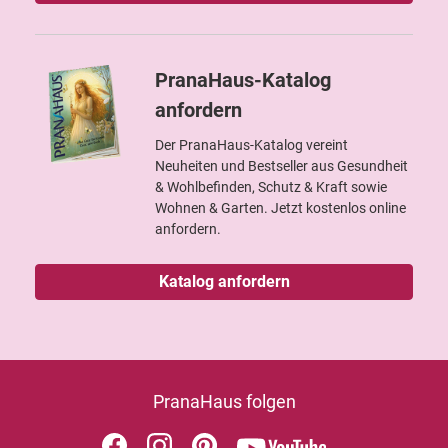
PranaHaus-Katalog
anfordern
Der PranaHaus-Katalog vereint
Neuheiten und Bestseller aus Gesundheit
& Wohlbefinden, Schutz & Kraft sowie
Wohnen & Garten. Jetzt kostenlos online
anfordern.
Katalog anfordern
PranaHaus folgen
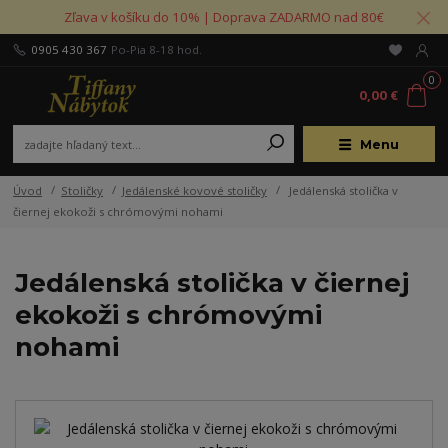
Zľava v košíku do 10% | Doprava ZADARMO nad 80€
0905 430 367
Po-Pia 8-18 hod.
0
0,00 €
Menu
Úvod
Stoličky
Jedálenské kovové stoličky
Jedálenská stolička v
čiernej ekokoži s chrómovými nohami
Jedálenská stolička v čiernej
ekokoži s chrómovými
nohami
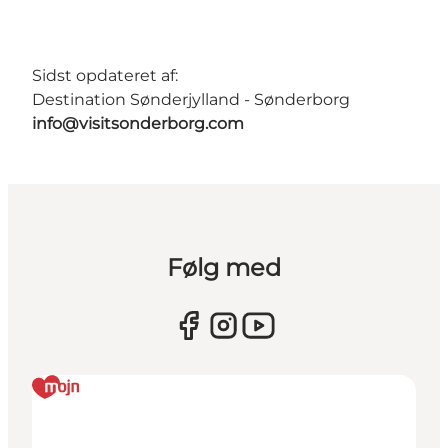
Sidst opdateret af:
Destination Sønderjylland - Sønderborg
info@visitsonderborg.com
Følg med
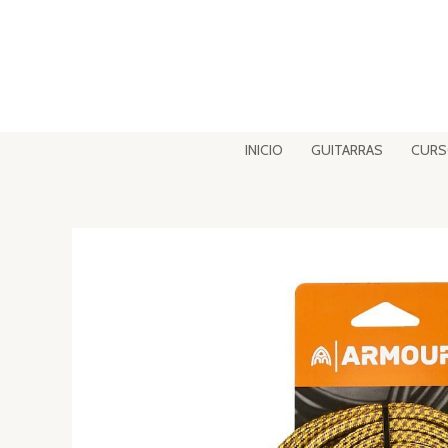
Ir
al
contenido
INICIO
GUITARRAS
CUR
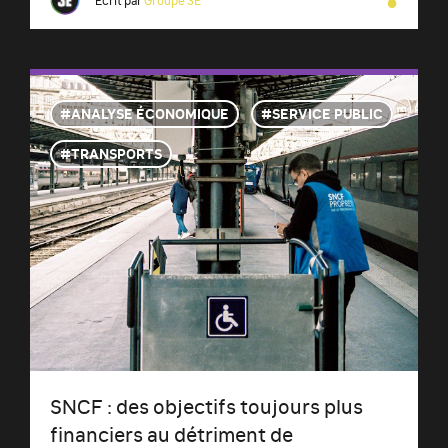
●
ANALYSE ÉCONOMIQUE
SERVICE PUBLIC
TRANSPORTS
SNCF : des objectifs toujours plus
financiers au détriment de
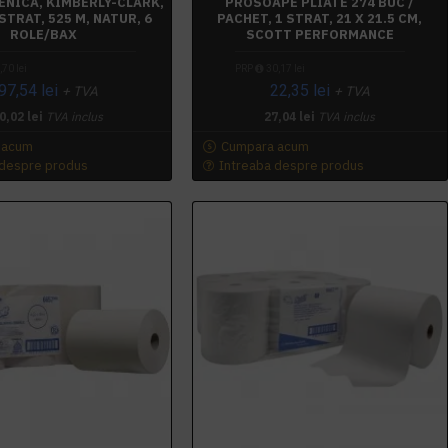
ENICA, KIMBERLY-CLARK,
PROSOAPE PLIATE 274 BUC /
STRAT, 525 M, NATUR, 6
PACHET, 1 STRAT, 21 X 21.5 CM,
ROLE/BAX
SCOTT PERFORMANCE
70 lei
PRP
30,17 lei
97,54 lei
22,35 lei
+ TVA
+ TVA
0,02 lei
TVA inclus
27,04 lei
TVA inclus
 acum
Cumpara acum
 despre produs
Intreaba despre produs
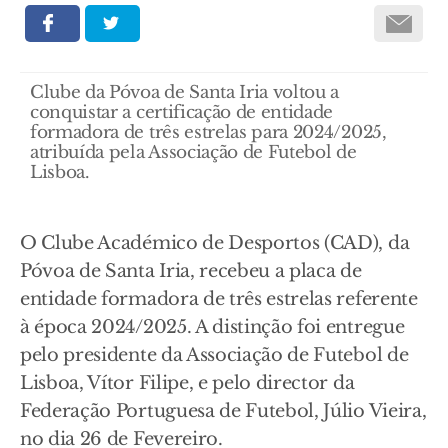
Clube da Póvoa de Santa Iria voltou a
conquistar a certificação de entidade
formadora de três estrelas para 2024/2025,
atribuída pela Associação de Futebol de
Lisboa.
O Clube Académico de Desportos (CAD), da
Póvoa de Santa Iria, recebeu a placa de
entidade formadora de três estrelas referente
à época 2024/2025. A distinção foi entregue
pelo presidente da Associação de Futebol de
Lisboa, Vítor Filipe, e pelo director da
Federação Portuguesa de Futebol, Júlio Vieira,
no dia 26 de Fevereiro.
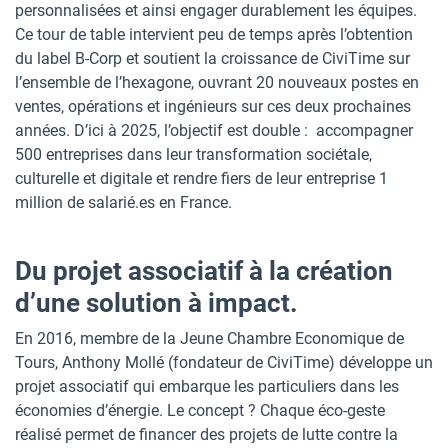
personnalisées et ainsi engager durablement les équipes.
Ce tour de table intervient peu de temps après l’obtention
du label B-Corp et soutient la croissance de CiviTime sur
l’ensemble de l’hexagone, ouvrant 20 nouveaux postes en
ventes, opérations et ingénieurs sur ces deux prochaines
années. D’ici à 2025, l’objectif est double : accompagner
500 entreprises dans leur transformation sociétale,
culturelle et digitale et rendre fiers de leur entreprise 1
million de salarié.es en France.
Du projet associatif à la création
d’une solution à impact.
En 2016, membre de la Jeune Chambre Economique de
Tours, Anthony Mollé (fondateur de CiviTime) développe un
projet associatif qui embarque les particuliers dans les
économies d’énergie. Le concept ? Chaque éco-geste
réalisé permet de financer des projets de lutte contre la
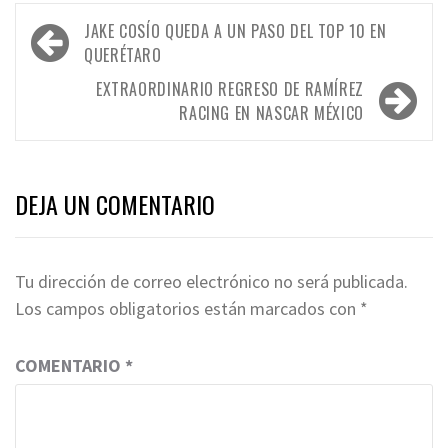
Navegación
JAKE COSÍO QUEDA A UN PASO DEL TOP 10 EN
de
QUERÉTARO
entradas
EXTRAORDINARIO REGRESO DE RAMÍREZ
RACING EN NASCAR MÉXICO
DEJA UN COMENTARIO
Tu dirección de correo electrónico no será publicada.
Los campos obligatorios están marcados con
*
COMENTARIO
*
========
__Problem to work on__
Retype precisely, and only, the lines from the one holding "PACHET, 1 STRAT, 21" through the final line of the data above, with the pictures omitted.

__Result for this task__
PACHET, 1 STRAT, 21 X 21.5 CM,
ROLE/BAX
SCOTT PERFORMANCE
70 lei
PRP
30,17 lei
97,54 lei
22,35 lei
+ TVA
+ TVA
0,02 lei
TVA inclus
27,04 lei
TVA inclus
 acum
Cumpara acum
 despre produs
Intreaba despre produs
Clube da Póvoa de Santa Iria voltou a
conquistar a certificação de entidade
formadora de três estrelas para 2024/2025,
atribuída pela Associação de Futebol de
Lisboa.
O Clube Académico de Desportos (CAD), da
Póvoa de Santa Iria, recebeu a placa de
entidade formadora de três estrelas referente
à época 2024/2025. A distinção foi entregue
pelo presidente da Associação de Futebol de
Lisboa, Vítor Filipe, e pelo director da
Federação Portuguesa de Futebol, Júlio Vieira,
no dia 26 de Fevereiro.
personnalisées et ainsi engager durablement les équipes.
Ce tour de table intervient peu de temps après l’obtention
du label B-Corp et soutient la croissance de CiviTime sur
l’ensemble de l’hexagone, ouvrant 20 nouveaux postes en
ventes, opérations et ingénieurs sur ces deux prochaines
années. D’ici à 2025, l’objectif est double : accompagner
500 entreprises dans leur transformation sociétale,
culturelle et digitale et rendre fiers de leur entreprise 1
million de salarié.es en France.
Du projet associatif à la création
d’une solution à impact.
En 2016, membre de la Jeune Chambre Economique de
Tours, Anthony Mollé (fondateur de CiviTime) développe un
projet associatif qui embarque les particuliers dans les
économies d’énergie. Le concept ? Chaque éco-geste
réalisé permet de financer des projets de lutte contre la
Navegación
JAKE COSÍO QUEDA A UN PASO DEL TOP 10 EN
de
QUERÉTARO
entradas
EXTRAORDINARIO REGRESO DE RAMÍREZ
RACING EN NASCAR MÉXICO
DEJA UN COMENTARIO
Tu dirección de correo electrónico no será publicada.
Los campos obligatorios están marcados con
*
COMENTARIO
*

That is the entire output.